Medication for Acute Cough Management
For acute cough due to bronchitis or upper respiratory infection, avoid routine prescription of antitussives, antihistamines, or other cough medications, as they lack proven efficacy and may cause harm—the exception being ipratropium bromide inhaler, which has strong evidence for both bronchitis and URI-related cough. 1, 2
Evidence-Based Treatment Algorithm
Step 1: Identify the Cough Type and Underlying Cause
For Chronic or Acute Bronchitis:
- Dextromethorphan 60 mg is the first-line central cough suppressant with Grade B evidence 2
- The 60 mg dose is critical—lower over-the-counter doses are subtherapeutic and ineffective 2
- Ipratropium bromide inhaler carries Grade A evidence as the only inhaled anticholinergic proven effective for bronchitis-related cough 2
- Codeine 30 mg reduces cough intensity by 40-60% but has greater adverse effects (Grade B recommendation) 2
For Upper Respiratory Infection (URI)/Common Cold:
- Do NOT use dextromethorphan or codeine—they have Grade D evidence (no benefit) for URI-related cough 2
- Ipratropium bromide inhaler retains Grade A evidence and is the preferred pharmacologic option 2
- Older antihistamine-decongestant combinations may provide modest benefit, but most over-the-counter formulations lack validation 2
- Non-pharmacologic measures like honey with lemon or menthol inhalation offer short-term relief 2
Step 2: Apply the Treatment Decision Tree
If bronchitis is suspected:
- Prescribe dextromethorphan 60 mg OR ipratropium inhaler 2
- Avoid antibiotics, NSAIDs, beta-agonists, and corticosteroids unless bacterial superinfection develops 1
- Reassess if cough persists beyond expected duration 1
If URI/common cold is diagnosed:
- Prescribe ipratropium inhaler as first-line 2
- Consider antihistamine-decongestant combinations as second-line only 2
- Recommend supportive care and hydration 3
If etiology is uncertain:
- Default to ipratropium inhaler, which has Grade A evidence for both conditions 2
Step 3: Avoid Common Prescribing Pitfalls
Do NOT prescribe the following (all have Grade D evidence or lack of efficacy):
- Albuterol for cough not attributable to asthma 2
- Mucolytics (guaifenesin) for cough suppression in chronic bronchitis 2
- Routine antibiotics for uncomplicated acute bronchitis—no difference in cough duration compared to placebo 1
- Oral NSAIDs like ibuprofen—showed no benefit over placebo in reducing cough days (median 9 vs 11 days) 1
- Inhaled corticosteroids or oral corticosteroids for simple acute bronchitis 1
Critical Evidence Considerations
The Chest Expert Panel (2020) found insufficient evidence to support routine use of antibiotics, antivirals, antitussives, beta-agonists, anticholinergics, corticosteroids, or NSAIDs for acute bronchitis 1. A randomized trial of 416 patients showed ibuprofen, amoxicillin-clavulanic acid, and placebo all resulted in similar cough duration (9-11 days) 1.
The Cochrane review (2014) concluded there is no good evidence for or against OTC cough medicines in acute cough, with variable results across antitussives, expectorants, and antihistamines 4. This systematic review emphasized the potential for serious harm, particularly with antihistamines and dextromethorphan in children 4.

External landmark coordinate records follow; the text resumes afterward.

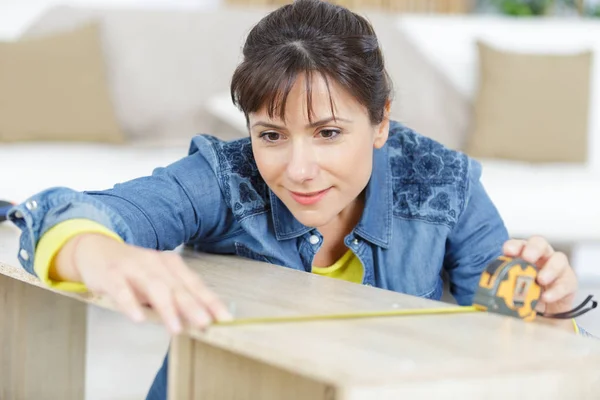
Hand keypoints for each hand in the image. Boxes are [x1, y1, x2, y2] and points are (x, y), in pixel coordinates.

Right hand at [53, 233, 231, 333]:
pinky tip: (138, 318)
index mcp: (171, 264)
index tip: (224, 318)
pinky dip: (130, 304)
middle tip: (206, 323)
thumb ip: (176, 297)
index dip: (210, 301)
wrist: (95, 249)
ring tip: (177, 328)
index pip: (194, 284)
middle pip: (178, 287)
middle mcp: (155, 263)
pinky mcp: (112, 274)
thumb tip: (201, 320)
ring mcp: (133, 267)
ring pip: (154, 287)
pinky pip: (121, 290)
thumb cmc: (133, 270)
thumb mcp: (158, 280)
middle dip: (193, 306)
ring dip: (167, 309)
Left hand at [503, 236, 577, 323]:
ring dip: (550, 268)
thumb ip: (504, 284)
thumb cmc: (526, 293)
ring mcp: (557, 267)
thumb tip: (488, 290)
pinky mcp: (569, 282)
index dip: (513, 245)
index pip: (519, 244)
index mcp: (524, 255)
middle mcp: (541, 256)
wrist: (544, 311)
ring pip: (559, 258)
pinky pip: (566, 283)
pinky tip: (547, 297)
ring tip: (540, 280)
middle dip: (533, 248)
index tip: (507, 251)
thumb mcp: (513, 287)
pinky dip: (556, 290)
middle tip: (527, 258)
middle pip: (540, 243)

Real-world Indian data (2025) revealed problematic patterns: antibiotics were prescribed in 60% of productive cough and 53% of nonproductive cough cases, despite lack of evidence 5. This represents significant antibiotic overuse that should be avoided 5.

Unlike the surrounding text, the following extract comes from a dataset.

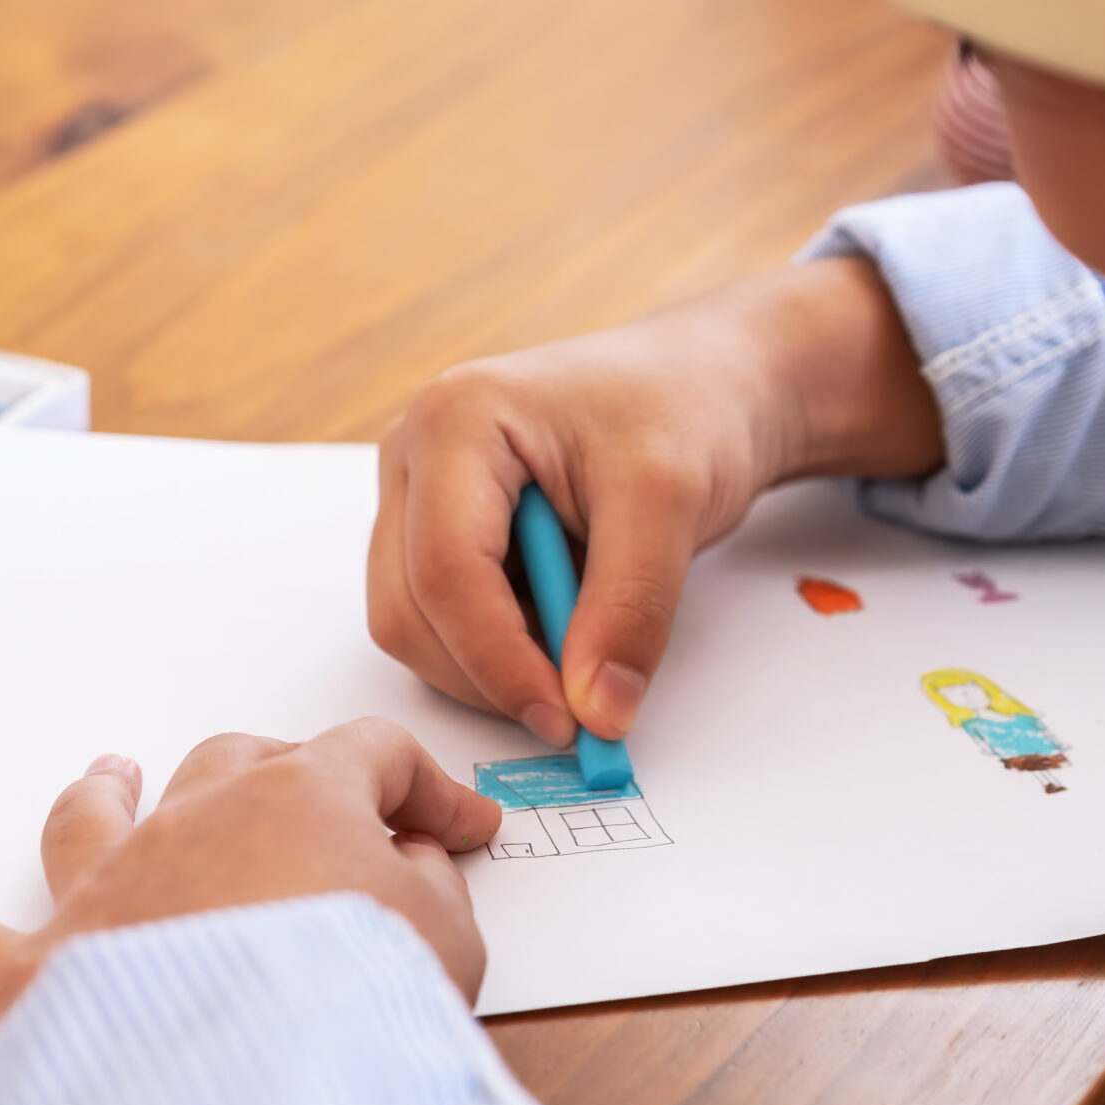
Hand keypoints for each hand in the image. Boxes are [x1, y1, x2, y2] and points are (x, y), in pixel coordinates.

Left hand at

Special Populations and Situations
For nocturnal cough disrupting sleep:
- First-generation sedating antihistamines may improve sleep disruption 2
- Limit to short-term symptomatic relief only 2
For productive cough:
When to consider antibiotics:
- Only if acute bronchitis worsens and bacterial superinfection is clinically suspected 1
- Rule out alternative diagnoses: COPD exacerbation, asthma, bronchiectasis, bacterial sinusitis 1
Codeine-based preparations:
- Reserve as last resort for unexplained chronic cough when all other treatments have failed 3
- Not recommended for routine acute cough management 2
Duration of Therapy
Limit all cough medication therapy to 3-5 days for symptomatic relief 5. Reassess if symptoms persist or worsen beyond this timeframe 1.